Last week I began a serious edit on one of my children’s stories and I have to say, it wasn’t as painful as I had first imagined. The story I’m working on is one I wrote over a period of three months around 18 months ago. During that time I was settling back into British life after two years of working abroad and each morning, as I travelled on public transport to a teaching job, I began to jot down story ideas which then led to story writing. It was time well spent and after a while I had my first children’s story (or so I naively thought!).
I was all ready to send the story to a well-known publisher when a coincidental conversation led to an invite to a critiquing group. I was terrified; printing out my story and posting it off was not nearly as scary as the thought of sitting face to face with a group of other writers as they gave their opinions. But I knew I needed to get out of my comfort zone so I accepted and went along, story in hand.

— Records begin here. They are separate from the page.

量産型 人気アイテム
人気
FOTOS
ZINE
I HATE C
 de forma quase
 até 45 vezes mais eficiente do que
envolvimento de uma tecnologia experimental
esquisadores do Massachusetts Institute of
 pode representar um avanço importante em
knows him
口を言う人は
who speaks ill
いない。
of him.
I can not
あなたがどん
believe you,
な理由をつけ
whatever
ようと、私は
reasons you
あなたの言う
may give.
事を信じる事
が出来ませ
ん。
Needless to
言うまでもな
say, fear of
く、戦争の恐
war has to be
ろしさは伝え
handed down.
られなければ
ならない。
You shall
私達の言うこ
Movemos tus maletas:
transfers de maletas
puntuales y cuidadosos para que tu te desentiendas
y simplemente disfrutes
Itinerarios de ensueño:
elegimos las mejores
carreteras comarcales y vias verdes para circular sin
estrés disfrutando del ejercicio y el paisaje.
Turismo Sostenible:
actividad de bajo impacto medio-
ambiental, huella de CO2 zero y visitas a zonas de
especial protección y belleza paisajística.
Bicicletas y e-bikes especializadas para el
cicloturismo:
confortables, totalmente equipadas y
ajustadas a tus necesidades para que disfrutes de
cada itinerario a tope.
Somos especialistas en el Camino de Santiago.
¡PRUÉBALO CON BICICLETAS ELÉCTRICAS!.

It was quite an experience; a good one on reflection and certainly a baptism of fire to the publishing world. The group were all experienced writers and some were published so the feedback was thorough. For a newbie on the scene, with a sensitive disposition, it came as quite a shock. When one of the critics lifted up her copy of my story to show long strikes of biro through four consecutive stanzas (the story is told through rhyming verse), I very nearly ran from the library and gave up before I’d begun. Of course, I didn’t. As hard as it was to listen as others ‘Murdered my darlings’, I stayed the course and did my best stiff-upper-lip act for the duration of the session.

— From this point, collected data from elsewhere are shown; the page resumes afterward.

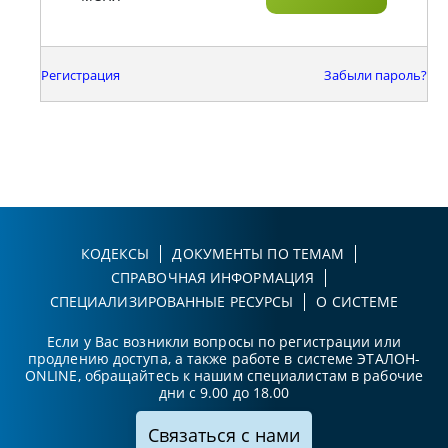
Регистрация
Забыли пароль?
КОДЕКСЫ
ДОКУМЕНТЫ ПО ТЕМАМ
СПРАВОЧНАЯ ИНФОРМАЦИЯ
СПЕЦИАЛИЗИРОВАННЫЕ РЕСУРСЫ
О СИСТЕМЕ
Если у Вас возникли вопросы по регистрации или
продлению доступа, а также работе в системе ЭТАЛОН-
ONLINE, обращайтесь к нашим специалистам в рабочие
дни с 9.00 до 18.00
Связаться с нами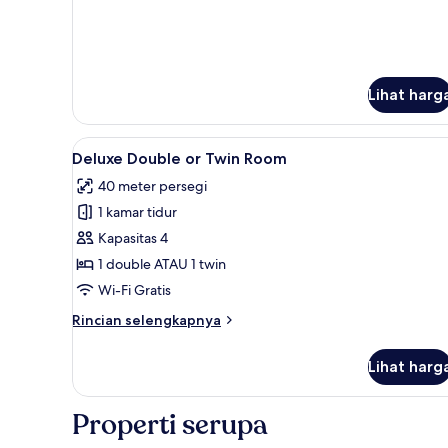
lanjut
Pool
untuk
View
Deluxe
Family
Room
Lihat harg
With
Pool
View
Lihat
Pemandangan balkon
8
Deluxe Double or Twin Room
semua
40 meter persegi
foto
1 kamar tidur
untuk
Deluxe
Kapasitas 4
Double
1 double ATAU 1 twin
or
Wi-Fi Gratis
Twin
Rincian
Rincian selengkapnya
Room
lebih
lanjut
Lihat harg
untuk
Deluxe
Double
Properti serupa
or
Twin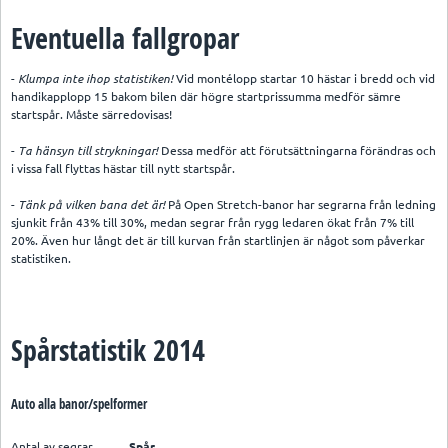
Eventuella fallgropar
-
Klumpa inte ihop statistiken!
Vid montélopp startar 10 hästar i bredd och vid
handikapplopp 15 bakom bilen där högre startprissumma medför sämre
startspår. Måste särredovisas!
-
Ta hänsyn till strykningar!
Dessa medför att förutsättningarna förändras och
i vissa fall flyttas hästar till nytt startspår.
-
Tänk på vilken bana det är!
På Open Stretch-banor har segrarna från ledning
sjunkit från 43% till 30%, medan segrar från rygg ledaren ökat från 7% till
20%. Även hur långt det är till kurvan från startlinjen är något som påverkar
statistiken.
Spårstatistik 2014
Auto alla banor/spelformer
Antal av segrar
Spår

It’s taken me a year to get back to that story. A year of starting many new stories and trying to pretend that the other one didn’t need my attention. But the truth is, it does need my attention and the reality is, what I had really finished was the first draft. Naivety mixed with optimism meant that when I took the story to the critique group, I was brought back to Earth with a bump and it’s taken me a while to realise but I am grateful for the experience.
Some of the comments were helpful, some weren’t but overall I learnt a lot from dipping my toes and as time goes on, I feel more able to listen to people’s thoughts and opinions about my darlings and I’m even considering braving it again….I’ll let you know how that goes!
For now, I must get back to the editing which means bracing myself to delete the words that don’t move the story along, making room for the ones that do.